A experiência como militante e professor é fundamental para a escrita de Thompson. Dar aulas em diferentes cidades como Halifax, Yorkshire, Batley, Keighley, N’Allerton, permitia conhecer diferentes realidades de trabalhadores, diversos não apenas pela localidade como pelo ofício – trabalhadores manuais, de escritório, donas de casa, técnicos, professores. Uma classe multifacetada, com a qual Thompson tinha contato em suas aulas de história e literatura inglesa. Na sala de aula, estimulava que seus alunos trabalhadores falassem sobre suas tradições e cultura. Esse estímulo, tão vital para o processo de aprendizagem, o tornou cada vez mais atento às tradições culturais dos sujeitos subalternos, que eram frequentemente menosprezadas pela historiografia tradicional que tinha como objeto a classe operária.

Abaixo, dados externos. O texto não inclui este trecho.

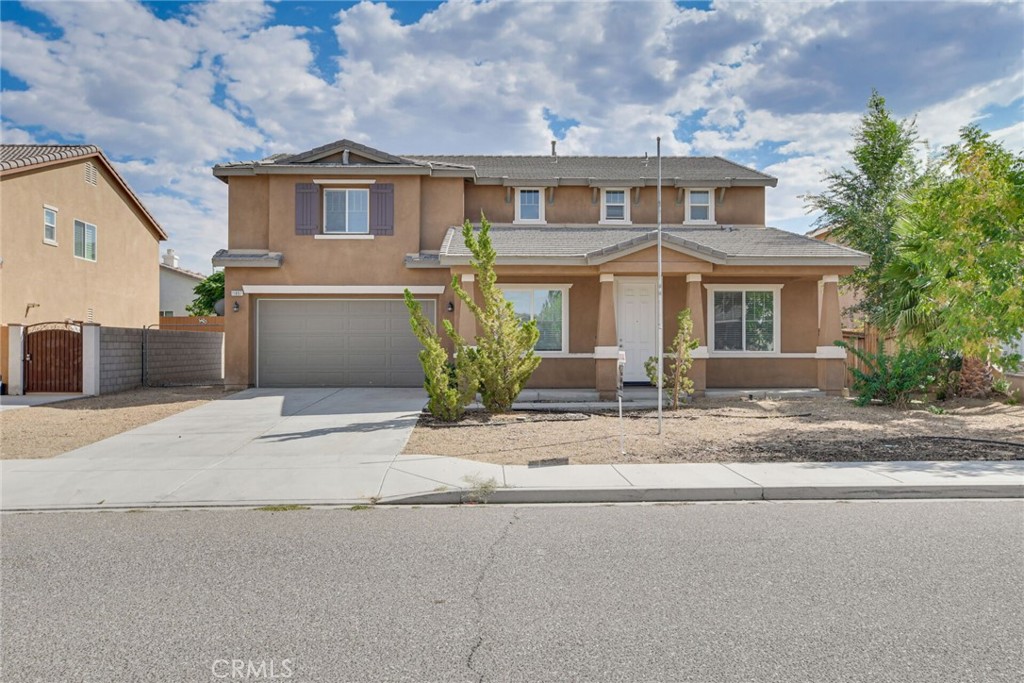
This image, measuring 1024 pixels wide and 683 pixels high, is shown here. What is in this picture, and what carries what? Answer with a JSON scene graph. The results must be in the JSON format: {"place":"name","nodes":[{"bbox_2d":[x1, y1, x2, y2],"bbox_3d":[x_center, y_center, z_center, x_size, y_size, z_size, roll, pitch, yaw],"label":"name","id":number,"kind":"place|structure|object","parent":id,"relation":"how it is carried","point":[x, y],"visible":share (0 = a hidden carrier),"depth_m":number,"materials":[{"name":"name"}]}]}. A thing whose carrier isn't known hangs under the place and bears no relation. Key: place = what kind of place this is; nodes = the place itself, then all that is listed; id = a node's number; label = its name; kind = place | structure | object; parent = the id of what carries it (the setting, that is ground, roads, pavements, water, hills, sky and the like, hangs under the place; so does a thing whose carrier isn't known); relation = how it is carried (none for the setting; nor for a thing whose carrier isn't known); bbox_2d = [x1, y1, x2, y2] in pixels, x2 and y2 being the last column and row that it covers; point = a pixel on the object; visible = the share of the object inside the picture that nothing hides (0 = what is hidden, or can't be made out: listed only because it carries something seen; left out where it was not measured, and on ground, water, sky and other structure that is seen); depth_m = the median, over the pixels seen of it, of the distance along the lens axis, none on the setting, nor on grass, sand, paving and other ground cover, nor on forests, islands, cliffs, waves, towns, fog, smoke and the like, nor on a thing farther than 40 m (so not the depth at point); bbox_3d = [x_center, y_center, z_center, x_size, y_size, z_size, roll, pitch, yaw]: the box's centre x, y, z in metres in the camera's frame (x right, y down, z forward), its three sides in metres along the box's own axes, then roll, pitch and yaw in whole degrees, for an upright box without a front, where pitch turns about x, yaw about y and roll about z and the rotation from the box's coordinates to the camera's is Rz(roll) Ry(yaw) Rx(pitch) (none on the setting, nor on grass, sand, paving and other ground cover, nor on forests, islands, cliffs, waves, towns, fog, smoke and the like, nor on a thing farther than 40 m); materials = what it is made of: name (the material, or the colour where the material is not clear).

A militância, por sua vez, seguia um caminho abertamente heterodoxo. Após a saída do PCGB, Thompson dedica sua atividade política a duas ações primordiais: a participação na New Left Review – e depois na Socialist Register – e o ativismo antinuclear, que gerou um livro pouco lembrado, mas muito instigante, Exterminismo e Guerra Fria. Thompson se manteve um socialista ferrenho até os últimos dias, reivindicando uma tradição histórica romântica e revolucionária – e, principalmente, radicalmente democrática.